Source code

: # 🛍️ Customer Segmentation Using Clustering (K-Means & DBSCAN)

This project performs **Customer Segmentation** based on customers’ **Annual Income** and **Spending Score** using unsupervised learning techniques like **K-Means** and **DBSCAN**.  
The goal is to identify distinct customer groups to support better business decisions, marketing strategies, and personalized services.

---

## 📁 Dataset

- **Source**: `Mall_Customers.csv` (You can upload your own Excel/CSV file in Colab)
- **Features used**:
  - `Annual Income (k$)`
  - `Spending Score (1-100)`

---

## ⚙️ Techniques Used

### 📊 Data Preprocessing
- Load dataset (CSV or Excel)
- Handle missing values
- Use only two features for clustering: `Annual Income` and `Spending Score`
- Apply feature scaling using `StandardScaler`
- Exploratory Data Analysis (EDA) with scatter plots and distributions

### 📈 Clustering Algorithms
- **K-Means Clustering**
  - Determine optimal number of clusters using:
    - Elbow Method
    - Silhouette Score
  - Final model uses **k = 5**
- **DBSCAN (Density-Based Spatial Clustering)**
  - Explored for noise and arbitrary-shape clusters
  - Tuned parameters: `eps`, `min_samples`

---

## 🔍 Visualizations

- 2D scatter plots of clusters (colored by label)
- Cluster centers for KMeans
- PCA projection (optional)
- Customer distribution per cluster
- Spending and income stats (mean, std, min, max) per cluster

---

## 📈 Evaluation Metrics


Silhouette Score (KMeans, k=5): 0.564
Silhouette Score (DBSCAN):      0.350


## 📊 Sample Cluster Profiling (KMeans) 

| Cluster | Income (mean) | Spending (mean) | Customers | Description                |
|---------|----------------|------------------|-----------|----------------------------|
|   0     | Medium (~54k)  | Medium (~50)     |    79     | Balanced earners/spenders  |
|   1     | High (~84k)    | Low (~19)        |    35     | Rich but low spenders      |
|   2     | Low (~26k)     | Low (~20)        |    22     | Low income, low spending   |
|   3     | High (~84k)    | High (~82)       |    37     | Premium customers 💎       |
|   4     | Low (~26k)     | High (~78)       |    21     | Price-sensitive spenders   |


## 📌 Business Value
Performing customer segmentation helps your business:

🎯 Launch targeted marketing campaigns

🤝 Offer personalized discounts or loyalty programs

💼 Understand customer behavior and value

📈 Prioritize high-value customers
□ □ □ □ □ □ □
All of the entries should be written out again exactly.

### [SOLUTION FOR THIS PROBLEM]
Source code

: # 🛍️ Customer Segmentation Using Clustering (K-Means & DBSCAN)

This project performs **Customer Segmentation** based on customers’ **Annual Income** and **Spending Score** using unsupervised learning techniques like **K-Means** and **DBSCAN**.  
The goal is to identify distinct customer groups to support better business decisions, marketing strategies, and personalized services.

---

## 📁 Dataset

- **Source**: `Mall_Customers.csv` (You can upload your own Excel/CSV file in Colab)
- **Features used**:
  - `Annual Income (k$)`
  - `Spending Score (1-100)`

---

## ⚙️ Techniques Used

### 📊 Data Preprocessing
- Load dataset (CSV or Excel)
- Handle missing values
- Use only two features for clustering: `Annual Income` and `Spending Score`
- Apply feature scaling using `StandardScaler`
- Exploratory Data Analysis (EDA) with scatter plots and distributions

### 📈 Clustering Algorithms
- **K-Means Clustering**
  - Determine optimal number of clusters using:
    - Elbow Method
    - Silhouette Score
  - Final model uses **k = 5**
- **DBSCAN (Density-Based Spatial Clustering)**
  - Explored for noise and arbitrary-shape clusters
  - Tuned parameters: `eps`, `min_samples`

---

## 🔍 Visualizations

- 2D scatter plots of clusters (colored by label)
- Cluster centers for KMeans
- PCA projection (optional)
- Customer distribution per cluster
- Spending and income stats (mean, std, min, max) per cluster

---

## 📈 Evaluation Metrics


Silhouette Score (KMeans, k=5): 0.564
Silhouette Score (DBSCAN):      0.350


## 📊 Sample Cluster Profiling (KMeans) 

| Cluster | Income (mean) | Spending (mean) | Customers | Description                |
|---------|----------------|------------------|-----------|----------------------------|
|   0     | Medium (~54k)  | Medium (~50)     |    79     | Balanced earners/spenders  |
|   1     | High (~84k)    | Low (~19)        |    35     | Rich but low spenders      |
|   2     | Low (~26k)     | Low (~20)        |    22     | Low income, low spending   |
|   3     | High (~84k)    | High (~82)       |    37     | Premium customers 💎       |
|   4     | Low (~26k)     | High (~78)       |    21     | Price-sensitive spenders   |


## 📌 Business Value
Performing customer segmentation helps your business:

🎯 Launch targeted marketing campaigns

🤝 Offer personalized discounts or loyalty programs

💼 Understand customer behavior and value

📈 Prioritize high-value customers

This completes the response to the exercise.